Taking the old disk offline

I run my disks in an IcyBox Hotplug backplane, so I wish to replace the disk without even so much as rebooting the server. One first needs to know which disk this is, of course. Since I use the disk-ID links, just looking at the symlinks in /dev/disk/by-id tells me that the disk in question is /dev/sdb.
To be safe, I read a gigabyte of data off the disk, to physically inspect which drive light switches on as I do so:

# dd if=/dev/sdb of=/dev/null bs=1048576 count=1024

Visual inspection tells me that this is the top drive in the IcyBox. Good.

**Supplied data**.
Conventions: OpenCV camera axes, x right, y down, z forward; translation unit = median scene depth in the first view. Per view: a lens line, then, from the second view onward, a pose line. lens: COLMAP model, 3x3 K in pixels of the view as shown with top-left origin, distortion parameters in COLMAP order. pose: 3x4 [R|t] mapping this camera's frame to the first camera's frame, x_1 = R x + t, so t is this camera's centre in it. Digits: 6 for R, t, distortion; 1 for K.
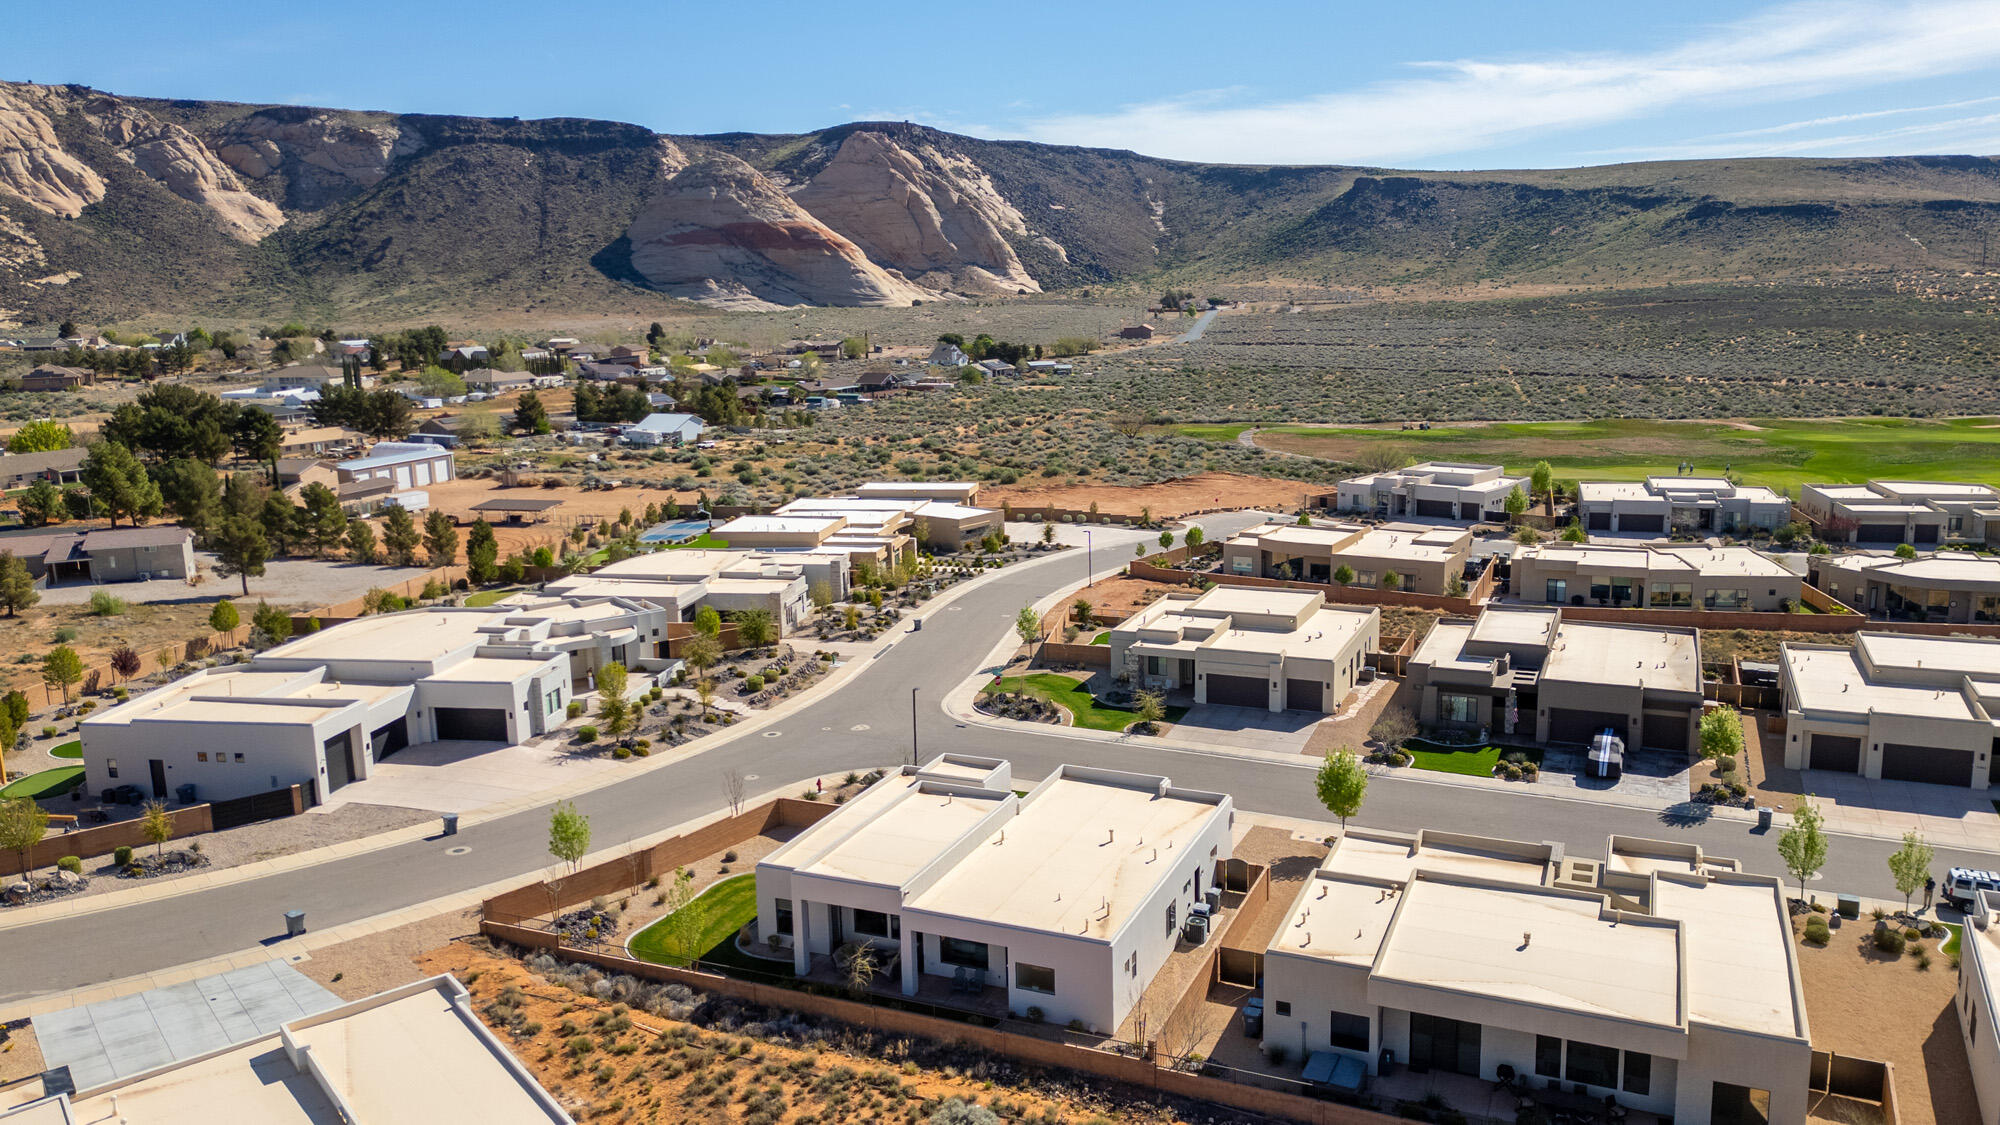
lens RADIAL K [[1458.5, 0, 1029.6], [0, 1458.5, 559.9], [0, 0, 1]] dist [0.047487, -0.002706]
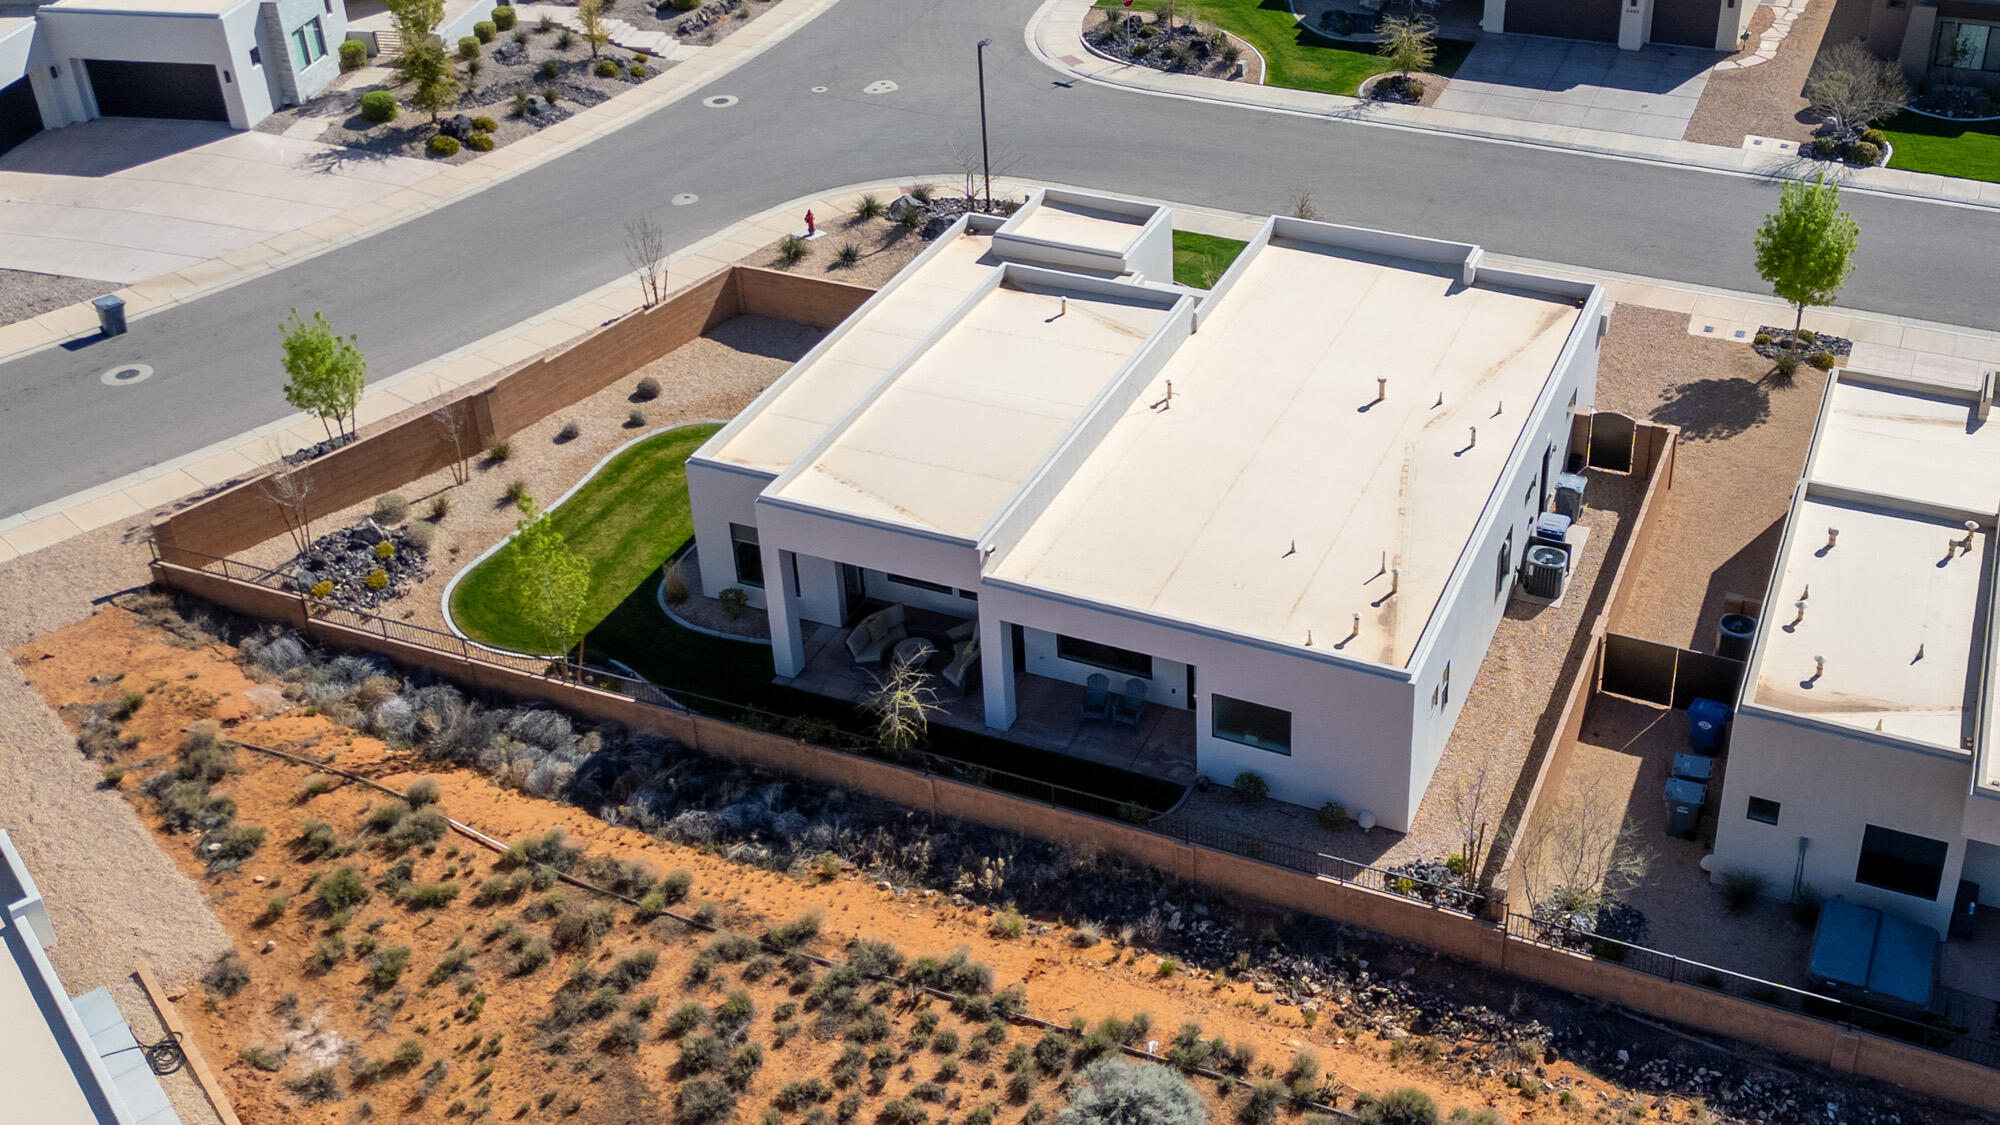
lens RADIAL K [[2040.4, 0, 1148.9], [0, 2040.4, 450.9], [0, 0, 1]] dist [0.092395, -0.125549]
pose [[0.999950, -0.005794, 0.008139, -0.031472], [0.002567, 0.936279, 0.351248, -0.041285], [-0.009655, -0.351210, 0.936247, 0.328419]]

**Exercise goal**. In the passage on taking the old disk offline, which physical drive in the IcyBox does the visual inspection identify as the disk to be replaced?

**Expected output**. The top drive in the IcyBox.